Su yaşamın temel kaynağıdır. İnsan yaşamı için oksijenden sonra gelen en önemli öğedir ve yerinin bir başka madde ile doldurulması mümkün olmadığını ilköğretim düzeyinde eğitim almış olanlar dâhil herkes bilir.
     Oysa yaşadığımız zamanın en önemli sorunlarının başında güvenli ve yeterli suya ulaşım gelmektedir. Dünyada su kaynakları hızla kirlenmekte ve tükenmektedir. Başta iklim değişikliği olmak üzere çarpık kentleşme, aşırı nüfus artışı, sera gazlarındaki artış, tarımda bilinçsiz su kullanımı ve kontrolsüz/kuralsız sanayileşme dünyayı giderek daha “susuz” hale getirmektedir.
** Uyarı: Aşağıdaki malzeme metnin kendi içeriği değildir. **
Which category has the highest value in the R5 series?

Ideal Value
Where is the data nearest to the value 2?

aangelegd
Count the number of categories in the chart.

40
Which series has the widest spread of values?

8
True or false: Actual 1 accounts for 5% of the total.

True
      Birleşmiş Milletler Su Raporu verilerine göre; dünya nüfusunun 4 kat artmasına karşılık su kaynaklarının kullanımı 9 kat artmıştır.   Yine Birleşmiş Milletler verilerine göre; dünyada endüstriyel, tarımsal (gübre, pestisit vb.) ve evsel kullanımlar ile günde toplam 2 milyon ton atık su oluşmaktadır. Tahminen 1 litre atık su, 8 litre kullanılabilir suyu kirletmektedir. Bu kirlilikten de, gelişmekte olan ülkelerin nüfuslarının %50‘si etkilenmekte ve en çok fakir ülkeler nasibini almaktadır.
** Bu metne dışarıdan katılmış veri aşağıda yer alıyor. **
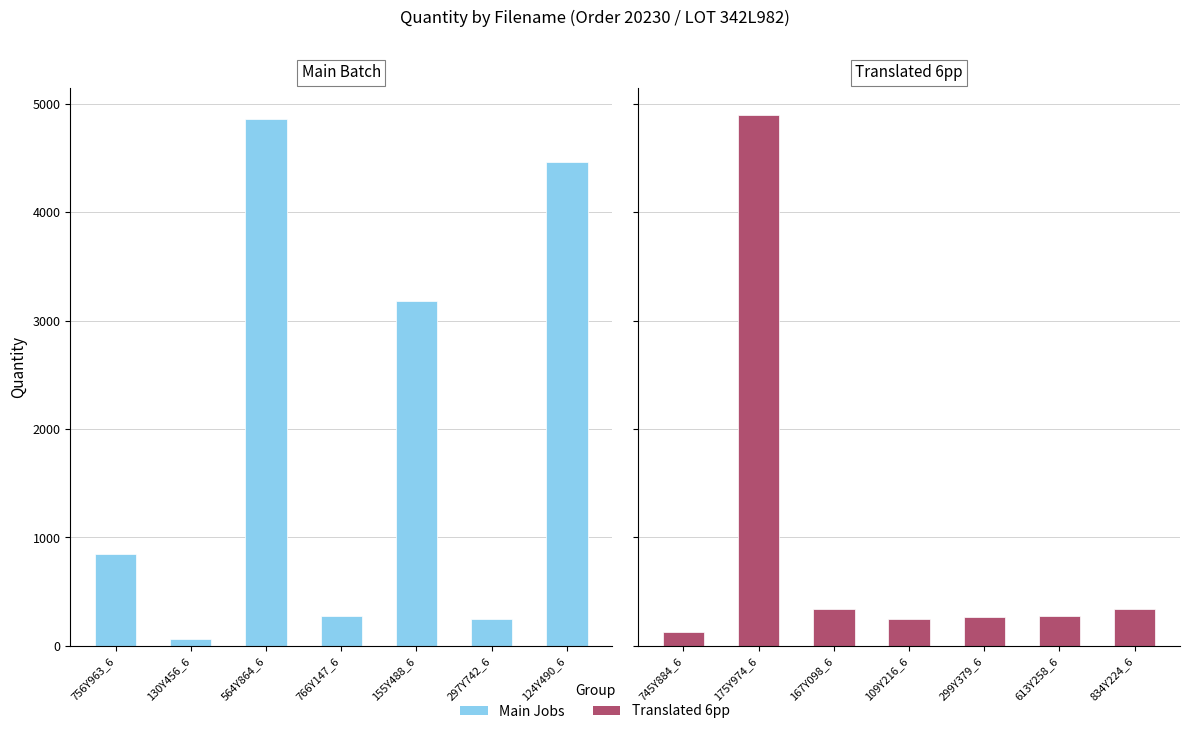

Reading left to right, what are all the values shown in this chart?

Main Jobs: 852	66	4859	276	3180	245	4464
Translated 6pp: 132	4901	336	245	266	276	336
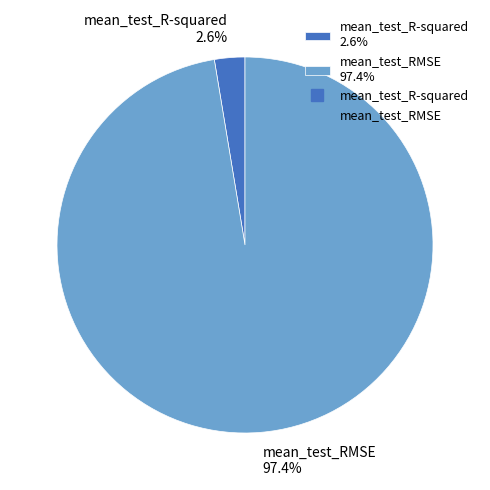

Does mean_test_RMSE account for over 50% of the chart?

Yes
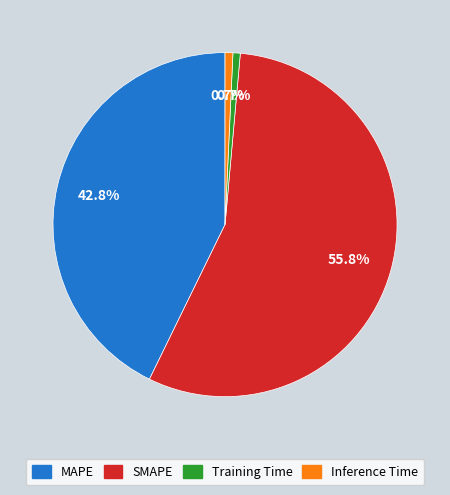

To the nearest percent, what is the difference between the largest and smallest slice percentages?

55%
     Ekolojik dengenin vazgeçilmez öğesi olan su; petrol gibi uluslararası ilişkilerde diplomatik bir konu ve üzerine savaş senaryolarının oluşturulduğu bir kaynak durumuna gelmiştir. Yine aynı nedenle; su piyasalaştırılmak ve kar amacı haline getirilmek için gözleri kamaştırmakta; su ticarete konu bir meta halini almaktadır. Bu alanda da hızla özelleştirmeler yaşanmakta, su üzerindeki kamu denetimi ve suyun dağıtımındaki kamu payı özel şirketlere geçmektedir. Çevre yapısı, sosyoekonomik/kültürel yapı irdelenmeden kontrolsüzce yapılan binlerce HES yaşamı olumsuz yönde etkilemektedir.
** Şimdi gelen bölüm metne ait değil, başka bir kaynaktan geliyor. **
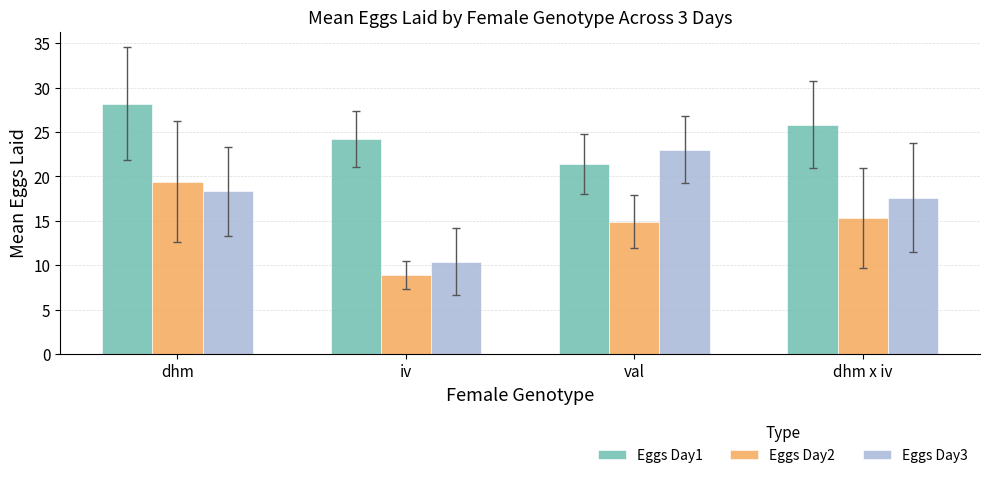

List the series in order of their overall mean, highest first.

Eggs Day1, Eggs Day3, Eggs Day2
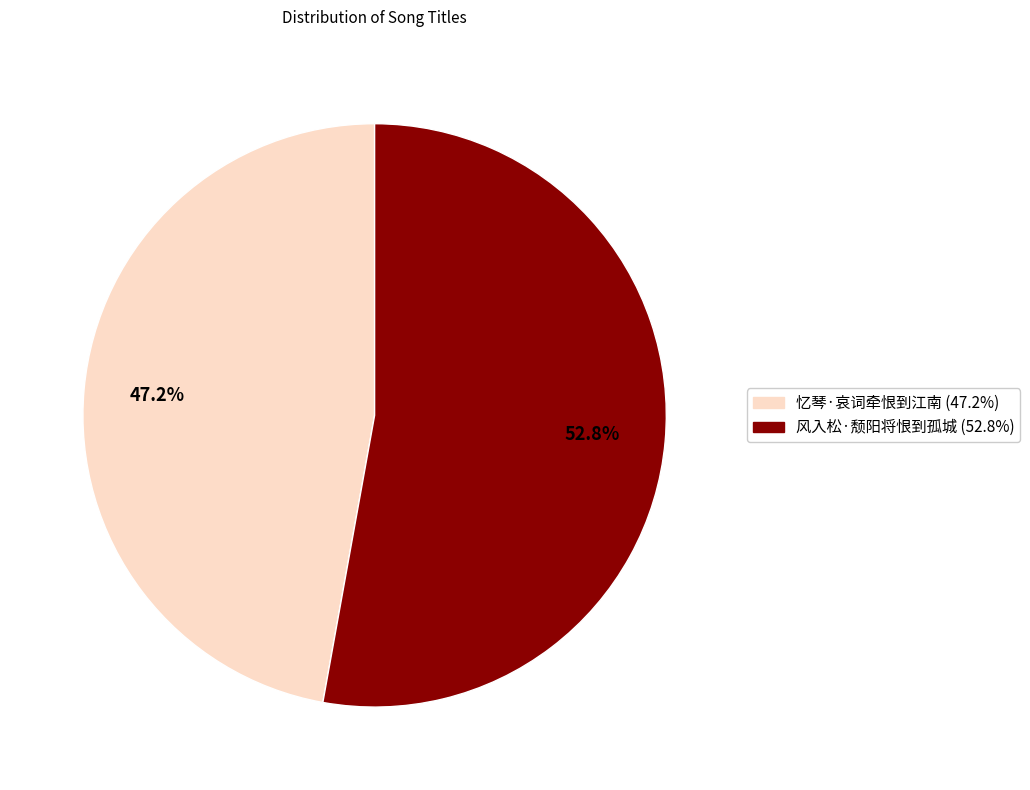

Is the sum of 忆琴·哀词牵恨到江南 and 风入松·颓阳将恨到孤城 greater than half?

Yes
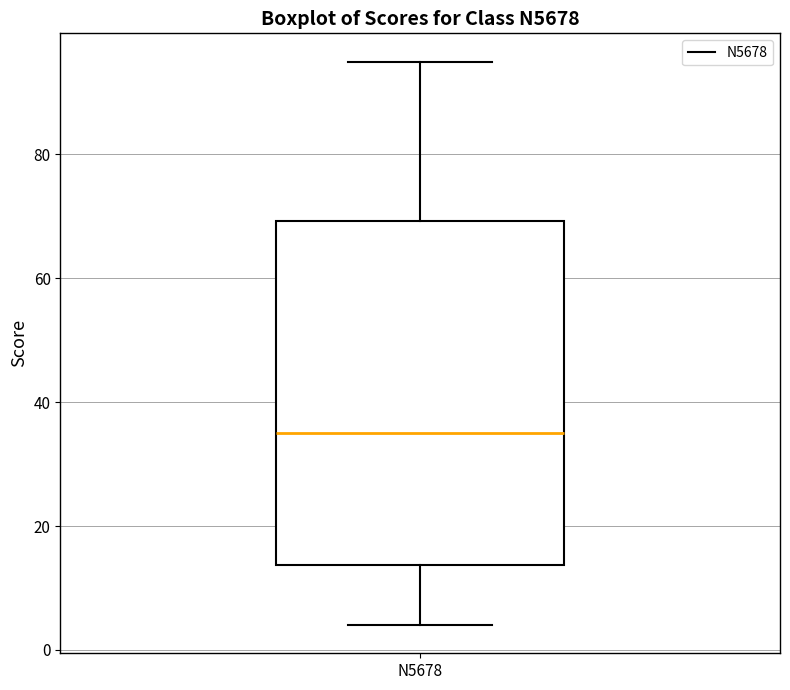

Transcribe this box plot: give where the median line is, the range the box spans, and where the two whiskers end, as read against the y-axis. The values are not printed on the chart, so give them approximately, as read against the axis.

median 36, box 14 to 70, whiskers 4 to 96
      Oysa su haktır. Vazgeçilmezdir. Su olmadan yaşamdan, yeterli tarımsal üretimden, refahtan söz etmek mümkün değildir.
      Su politikaları ilgili tüm kurumlarla kapsamlı bir biçimde oluşturulmalı; suyun yönetimi ve HES‘lerin kuruluşu kamu eliyle olmalıdır.
      Su; gıda güvenliğini sağlamanın da olmazsa olmaz koşuludur. Dünyada herkes için güvenli su sağlandığında, küresel düzeyde hastalık ve ölümlerden önemli ölçüde gerileme sağlanması mümkündür. Sadece içtiğimiz suyun değil; kullanma sularının da (tarımsal, evsel) sağlık kriterlerine uygun olması gerekmektedir.
      Suların temas ettikleri malzemelerin (evsel depolar, taşıma boruları, tanklar, tüketiciye sunulan ambalajlar gibi) su ile temasa uygun ve temiz olması gerekmektedir.
Gıda güvenliğinde olduğu gibi; su güvenliğinde de tüketici endişeler taşımakta; güvenli suya ulaşmak için zaman, zaman yanlışlar yapmaktadır.
      Ülkemizde var olan kurallara göre; musluklarımızdan akan suyun da içilebilir nitelikte olması gerekmektedir. Bu noktada sürekli ve sağlıklı bilgi aktarımının sağlanması son derece önemlidir. Damacana suların ve su kaynaklarının denetimlerinde yetersizlikler olduğu, bu sektörde de kayıt dışının önemli bir sorun alanı olduğu bilinmektedir. Kendini güvende hissetmeyen tüketici su arıtma cihazlarına yönlendirilerek farklı şekillerde yanıltılmaktadır.
     Güvenli suya ulaşımda belediyelerin ve kamu kuruluşlarının yasal olarak yapması gerekenler dışında biz tüketicilerin de şunları yapması gerekir.
     Bir, pet şişelerdeki ve damacanalardaki suları güneş ışığına maruz bırakılmamalıyız.
     İki, direkt ağız teması ile tüketilen şişe suları, açıldıktan ve içilmeye başlandıktan sonra kısa sürede tüketilmeliyiz.
    Üç evlerde damacanalarda kullanılan pompalar önemli oranda risk kaynağı olduğunu bilelim ve bu pompaların sık sık temizlenmeyi, değiştirmeyi unutmayalım.
   Dört, damacana suları yetkili bayilerden alıp, satın aldığımız damacananın kapağını, emniyet bandını, etiketini ve gövdesindeki marka isimlerinin aynı olup olmadığını, kapağında üretim/son kullanma tarihinin ve parti seri numarasının bulunup bulunmadığını kontrol edilmelim. Bunları içermeyen ürünleri almış isek açmadan derhal iade edelim.
     Her yıl olduğu gibi 2013 Dünya Su Günü de sessiz sedasız gelip,  geçti! Günlük yaşamımızda ve tüm canlı yaşamında havadan sonra en önemli madde olan suya gerekli özeni gösterip tüm su kaynaklarımıza sahip çıkalım.
    “Temiz ve erişilebilir suya ulaşma insanlık hakkı olduğu kadar tüm diğer canlılarında en temel hakkıdır.”
     Bir kez daha yineliyorum. Yeterli ve güvenli suya ulaşmak için “suyumuza” ve dünya su gününe sahip çıkalım!